My recommendation/suggestion in this case would be to at least add more animation to code slides. In Andrew Ng's presentations, he walks you through all the steps, in many cases hand-writing out the math first. This would not be practical in this course, but there are cases, where Laurence high-lights the line of code he is talking about about. Much more of that is NEEDED. In fact it would be helpful to overlay arrows (as well) that show how parameters and arguments flow from one statement to the next in the code. You might think this is not necessary (as Laurence is very detailed in his explanations and that should be sufficient). But he does talk quickly, and it would be super helpful in not getting lost, and also in breaking up the eventual monotony that can set in with too many slides of just "code and talk".

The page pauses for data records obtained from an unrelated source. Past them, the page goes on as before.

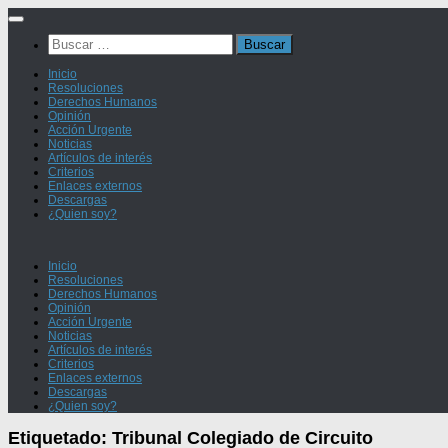
Saltar
al
Buscar:
contenido
Inicio
Resoluciones
Derechos Humanos
Opinión
Acción Urgente
Noticias
Artículos de interés
Criterios
Enlaces externos
Descargas
¿Quien soy?
Inicio
Resoluciones
Derechos Humanos
Opinión
Acción Urgente
Noticias
Artículos de interés
Criterios
Enlaces externos
Descargas
¿Quien soy?
Etiquetado:
Tribunal Colegiado de Circuito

Again the material is great, but the presentation is too much repetition of code and talk/explanation. If he were to tie it together better with more highlighted boxes an arrows connecting the flow (as Andrew Ng does in his presentations), I think that (or something similar) would help a lot.
(2) Point 2 -- You may disagree, but it I believe this is very important/helpful. I am not a fan of disease based presentations when learning. I know this subject is relevant to many apps, datasets, study and research today, but when you are trying to learn a new subject, it is fun (or helpful) to have to be looking at a bunch stats on diseases, which is a subject that can engender or call up fear in the audience. Subject matter that is neutral and not related to health problems is kinder to the learner/audience (imo). I would recommend avoiding lessons and topics on subjects that can engender or call up fear during the lesson. There are plenty other datasets (that you use) that are not focus on such domains/subjects.
By Pavel
•Mar 11, 2020
First three weeks were pretty interesting, especially pipelines and performance. However the examples and tasks were a little bit non-realistic. But Week 4 exercise was terrible. It is almost impossible to complete it using just grader's output. Running its copy in a separate colab's notebook is a must to be able to track errors, a lot of which are basically typos in names. The task description should have mentioned this much more explicitelly.